Blame director M. Night Shyamalan  (Richard Corliss at TIME)  Long past coasting on the success of Sixth Sense (way back in 1999), movies like Lady in the Water and The Happening were critical and commercial misfires. But if Shyamalan is at fault, there maybe hope for the movie: his The Last Airbender – perceived as a flop —actually did reasonably well, thanks to strong showings in foreign markets.

Blame Will Smith (Adam B. Vary at BuzzFeed) Smith’s decision to follow 2008’s Seven Pounds with a prolonged absence from movie-making — returning to movies with last summer’s Men in Black 3 – may hurt his brand. Which translated into extra hurt for After Earth, a movie for which he served as both star and idea-generator. (Smith came up with the concept and brought it to Shyamalan.)

Blame it on a less-than-successful collaboration (Nikki Finke at Deadline) Smith and Shyamalan just weren’t a good match, an insider tells Deadline.

Blame it on critics and audiences  (Rotten Tomatoes) The movie’s just no good, according to the review-aggregation site: with more than 100 reviews counted, it has a ghastly 12% positive rating.

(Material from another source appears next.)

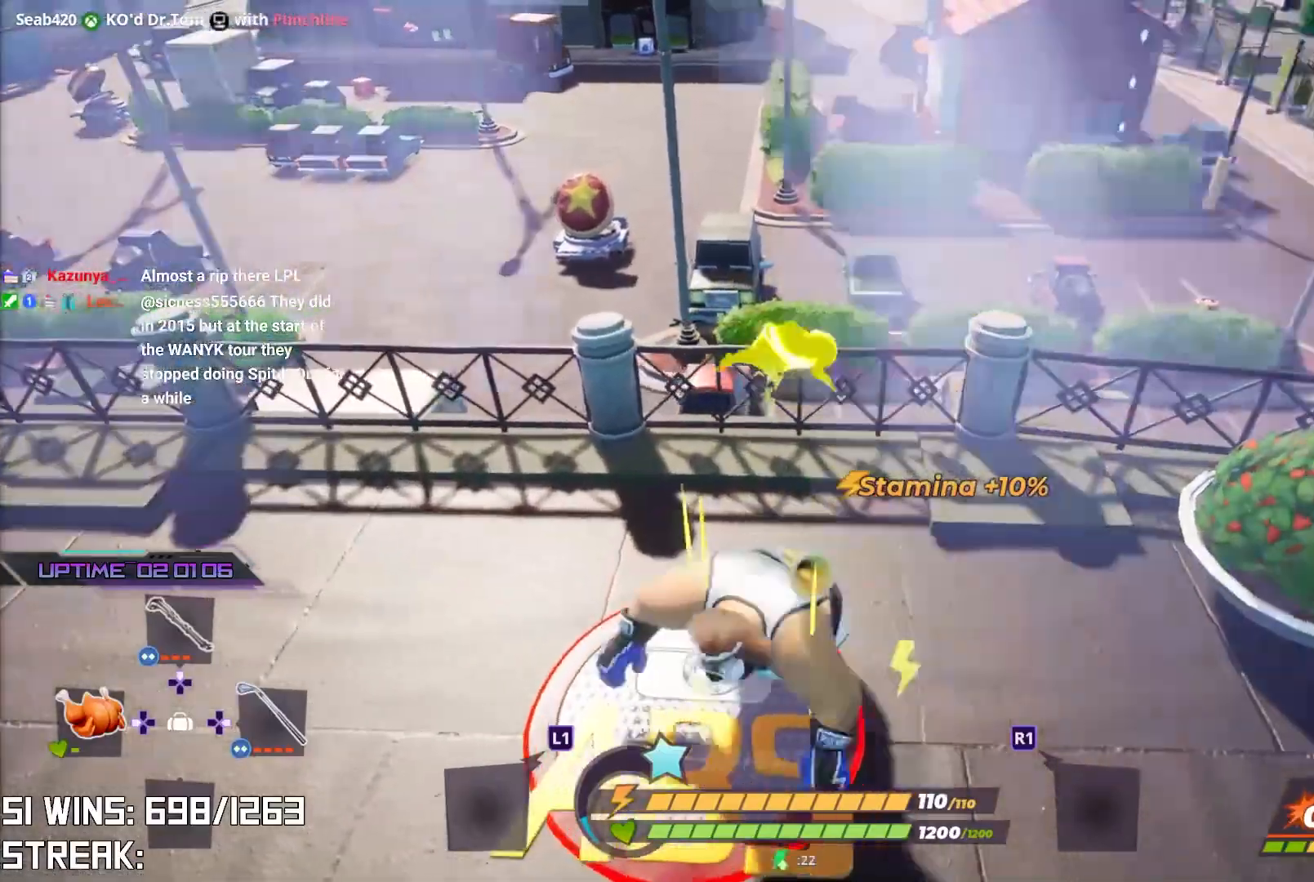
{"buttons": ["R2"], "left_stick": "up-right", "right_stick": "center", "events": [[283, "R2", "up"], [350, "R2", "down"], [383, "left_stick", "up-right"]]}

Moviegoers mostly agreed, giving Earth a dismal ‘B’ CinemaScore evaluation.

Blame it on nepotism (Brooks Barnes at the New York Times) There’s a wide perception that the father-and-son project turned the movie, in which the Times also sees shades of Scientology, into something of a “vanity project.” With the Smiths père et fils giving joint interviews—like this insightfully bizarre cover story from New York magazine—it wouldn’t have been hard for the movie to gain a negative association with family weirdness and privilege rather than family-movie fun.

Blame Bieber (Gary Susman at Moviefone) Blame Bieber. Well, not really blame blame, but Susman cites the Bieb’s inability to turn out viewers with a tweet as proof of the pop-star’s waning influence.